**DOCUMENT EXCERPT**:
EVM blockchain Scalability & ACID Database Properties

The main data structure that holds accounts, balances, code and contract storage in an EVM-based blockchain is the world state trie. The efficient management of this data structure is one of the most important topics in scaling these blockchains. How and where the trie is stored, and how fast it can be accessed and modified are crucial parameters of the performance of the network client. If the trie fitted in RAM, then most of the problems would be solved. But it generally does not, so how the trie is persisted is of extreme importance. Ultimately the trie is composed of nodes that are serialized and stored in a database on disk. We’ll call this state database the statebase, for short. Currently the statebase must be stored in Solid State Drives (SSDs) as hard disks are too slow for scattered reads, as usually required by network clients.

During the last years, network clients improved as the block gas limit was increased, but improving the statebase has been challenging. The statebase is currently the main EVM performance bottleneck. For example, the Erigon/TurboGeth team switched statebases 3 times to improve performance. A new statebase (LMPT) was also designed to tackle this problem.

The problem has been also tackled from the protocol standpoint. Access-lists (EIP-2930) enable prefetching statebase data to reduce later stress during block execution. EVM state I/O opcodes were repriced several times to account for statebase slowdowns as the state grew (see EIP-1884 for the latest one). The Ethereum Foundation and Rootstock researchers have explored storage rent for several years in an attempt to reduce the I/O bottleneck in full nodes. Currently most of the research relates to the design of stateless clients, trying to remove all state database accesses altogether in network clients. Yet, most of the knowledge about the statebase structure is scattered over forums posts and articles.

In this article we concentrate in the ACID properties of the statebase. We show that the ACID properties that are generally desired for large distributed databases are not mandatory for a statebase and by relaxing some of these properties we can provide superior statebase I/O performance. The fact that ACID properties add a lot of overhead is not new, and similar findings were shown in 2008 when large in-memory databases started to be used. The ideas and results shared in this article were the insight that triggered IOV Labs research and development of FlatDB, a new database engine optimized for statebases that measures a 20x improvement in read performance in our synthetic benchmarks.

ACID Properties for the Statebase

Modern databases provide the “ACID” properties. The ACID properties of a database are: Atomicity, Consistency, Isolation and Durability. We present a simplified and brief explanation of these properties, detailed enough for our purposes.

Atomicity. In a transaction involving writing two or more discrete pieces of information, either all of the pieces are committed or none are.

Consistency. A transaction either creates a new and valid state of data, or, if any failure occurs, returns all data to its previous state before the transaction was started.

Isolation. A transaction in process and not yet committed must remain isolated from any other transaction.

**Entries drawn from a collection**:
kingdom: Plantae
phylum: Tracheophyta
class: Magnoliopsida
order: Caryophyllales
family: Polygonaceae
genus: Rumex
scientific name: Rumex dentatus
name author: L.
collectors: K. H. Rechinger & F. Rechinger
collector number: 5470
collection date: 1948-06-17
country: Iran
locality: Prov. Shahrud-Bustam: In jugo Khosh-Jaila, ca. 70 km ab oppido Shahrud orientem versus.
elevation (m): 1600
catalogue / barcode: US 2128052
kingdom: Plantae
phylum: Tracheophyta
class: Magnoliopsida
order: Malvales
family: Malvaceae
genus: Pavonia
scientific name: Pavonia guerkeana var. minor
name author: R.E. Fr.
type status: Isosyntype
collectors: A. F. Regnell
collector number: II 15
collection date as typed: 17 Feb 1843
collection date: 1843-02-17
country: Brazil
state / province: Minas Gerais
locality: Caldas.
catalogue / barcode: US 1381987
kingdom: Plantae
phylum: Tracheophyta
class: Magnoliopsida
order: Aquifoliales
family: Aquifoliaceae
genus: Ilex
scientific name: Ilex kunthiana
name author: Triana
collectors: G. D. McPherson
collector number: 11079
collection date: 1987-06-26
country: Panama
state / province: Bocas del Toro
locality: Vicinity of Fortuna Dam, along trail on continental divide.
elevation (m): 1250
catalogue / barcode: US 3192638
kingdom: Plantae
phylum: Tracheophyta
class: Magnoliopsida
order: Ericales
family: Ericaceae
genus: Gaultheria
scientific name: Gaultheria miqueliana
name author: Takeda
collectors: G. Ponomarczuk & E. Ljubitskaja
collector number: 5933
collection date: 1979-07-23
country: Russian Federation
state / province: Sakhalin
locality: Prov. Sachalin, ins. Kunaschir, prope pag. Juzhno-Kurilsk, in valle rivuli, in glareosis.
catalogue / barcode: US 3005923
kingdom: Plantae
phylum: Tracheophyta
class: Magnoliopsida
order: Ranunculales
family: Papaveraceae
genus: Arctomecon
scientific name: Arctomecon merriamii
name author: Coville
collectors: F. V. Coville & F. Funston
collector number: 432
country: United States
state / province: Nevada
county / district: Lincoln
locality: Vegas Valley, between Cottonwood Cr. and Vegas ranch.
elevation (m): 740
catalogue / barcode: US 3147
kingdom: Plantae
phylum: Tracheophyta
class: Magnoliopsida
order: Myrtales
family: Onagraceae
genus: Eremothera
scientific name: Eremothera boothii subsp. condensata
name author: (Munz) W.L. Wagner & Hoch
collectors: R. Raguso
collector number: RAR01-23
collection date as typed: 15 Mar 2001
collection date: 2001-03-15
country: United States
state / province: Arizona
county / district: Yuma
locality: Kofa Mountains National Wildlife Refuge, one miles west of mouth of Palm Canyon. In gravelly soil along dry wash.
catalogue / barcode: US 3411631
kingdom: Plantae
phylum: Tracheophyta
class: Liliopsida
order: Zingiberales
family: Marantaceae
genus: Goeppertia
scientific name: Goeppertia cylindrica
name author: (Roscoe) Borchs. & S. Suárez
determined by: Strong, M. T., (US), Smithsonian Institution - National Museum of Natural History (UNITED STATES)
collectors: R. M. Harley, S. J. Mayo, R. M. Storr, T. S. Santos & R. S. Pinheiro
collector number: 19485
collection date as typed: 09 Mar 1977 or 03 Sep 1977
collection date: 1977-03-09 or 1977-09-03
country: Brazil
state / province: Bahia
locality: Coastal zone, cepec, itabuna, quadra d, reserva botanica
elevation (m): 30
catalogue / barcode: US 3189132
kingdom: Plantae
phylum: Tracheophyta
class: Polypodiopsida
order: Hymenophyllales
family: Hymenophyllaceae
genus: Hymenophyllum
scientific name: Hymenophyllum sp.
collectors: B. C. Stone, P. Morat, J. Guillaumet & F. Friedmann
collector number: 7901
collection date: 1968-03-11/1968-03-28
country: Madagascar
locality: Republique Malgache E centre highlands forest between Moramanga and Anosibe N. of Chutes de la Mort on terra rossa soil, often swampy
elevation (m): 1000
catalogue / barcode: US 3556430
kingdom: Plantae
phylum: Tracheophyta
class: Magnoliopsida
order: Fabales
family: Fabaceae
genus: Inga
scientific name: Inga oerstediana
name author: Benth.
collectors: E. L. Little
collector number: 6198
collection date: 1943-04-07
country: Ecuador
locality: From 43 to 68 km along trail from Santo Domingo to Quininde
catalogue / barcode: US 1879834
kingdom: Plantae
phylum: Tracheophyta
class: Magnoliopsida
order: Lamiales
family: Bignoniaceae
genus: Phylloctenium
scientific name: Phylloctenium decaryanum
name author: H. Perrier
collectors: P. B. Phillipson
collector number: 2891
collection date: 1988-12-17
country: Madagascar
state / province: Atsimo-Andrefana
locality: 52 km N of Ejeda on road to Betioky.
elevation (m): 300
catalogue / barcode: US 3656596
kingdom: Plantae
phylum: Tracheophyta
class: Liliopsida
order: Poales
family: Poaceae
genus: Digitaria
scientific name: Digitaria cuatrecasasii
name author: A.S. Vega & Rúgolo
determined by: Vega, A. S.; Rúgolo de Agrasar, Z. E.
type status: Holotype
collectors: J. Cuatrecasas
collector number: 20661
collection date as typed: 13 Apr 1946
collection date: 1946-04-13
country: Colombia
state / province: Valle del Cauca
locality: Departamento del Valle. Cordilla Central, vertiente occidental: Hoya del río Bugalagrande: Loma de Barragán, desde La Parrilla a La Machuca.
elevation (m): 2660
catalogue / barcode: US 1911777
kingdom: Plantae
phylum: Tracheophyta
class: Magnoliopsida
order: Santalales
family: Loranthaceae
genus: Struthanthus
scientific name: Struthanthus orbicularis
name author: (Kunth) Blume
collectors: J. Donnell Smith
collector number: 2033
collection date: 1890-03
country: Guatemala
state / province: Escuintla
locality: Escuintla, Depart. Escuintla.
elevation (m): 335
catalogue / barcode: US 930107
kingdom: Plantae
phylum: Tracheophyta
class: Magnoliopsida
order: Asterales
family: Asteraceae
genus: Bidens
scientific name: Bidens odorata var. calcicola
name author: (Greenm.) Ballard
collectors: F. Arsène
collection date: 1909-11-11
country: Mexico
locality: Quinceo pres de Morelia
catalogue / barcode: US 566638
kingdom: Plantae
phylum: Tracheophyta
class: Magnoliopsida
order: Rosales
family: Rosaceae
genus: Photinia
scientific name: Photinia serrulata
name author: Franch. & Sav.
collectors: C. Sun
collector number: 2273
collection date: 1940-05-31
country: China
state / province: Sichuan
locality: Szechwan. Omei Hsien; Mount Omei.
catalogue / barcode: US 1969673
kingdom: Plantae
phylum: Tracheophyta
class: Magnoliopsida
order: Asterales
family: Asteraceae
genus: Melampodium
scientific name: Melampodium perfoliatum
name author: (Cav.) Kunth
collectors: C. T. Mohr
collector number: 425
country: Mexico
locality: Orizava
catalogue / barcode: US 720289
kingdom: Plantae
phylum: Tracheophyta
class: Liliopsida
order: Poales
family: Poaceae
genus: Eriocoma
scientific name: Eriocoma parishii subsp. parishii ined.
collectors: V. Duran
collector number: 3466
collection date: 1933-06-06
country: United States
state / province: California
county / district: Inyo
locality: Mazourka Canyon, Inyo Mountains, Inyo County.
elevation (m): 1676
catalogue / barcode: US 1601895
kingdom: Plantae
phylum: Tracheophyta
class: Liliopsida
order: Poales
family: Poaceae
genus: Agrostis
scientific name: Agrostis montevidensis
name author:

**ACTIVITY 1**: According to the statebase article, why must the statebase currently be kept on Solid State Drives?
**ACTIVITY 2**: Revise the statebase article from "Atomicity. In a" to "any other transaction.", putting "finalized" in place of "committed".
**ACTIVITY 3**:
Answer these questions from the statebase article:
(a) Which EIP introduced access-lists?
(b) How many times did the Erigon/TurboGeth team switch statebases?
(c) What improvement in read performance does FlatDB measure in the synthetic benchmarks?

**FINAL ANSWER 1**: Hard disks are too slow for scattered reads, and network clients usually require reads of that kind.

**FINAL ANSWER 2**:
Atomicity. In a transaction involving writing two or more discrete pieces of information, either all of the pieces are finalized or none are.

Consistency. A transaction either creates a new and valid state of data, or, if any failure occurs, returns all data to its previous state before the transaction was started.

Isolation. A transaction in process and not yet finalized must remain isolated from any other transaction.

**FINAL ANSWER 3**:
(a) EIP-2930
(b) 3 times
(c) A 20x improvement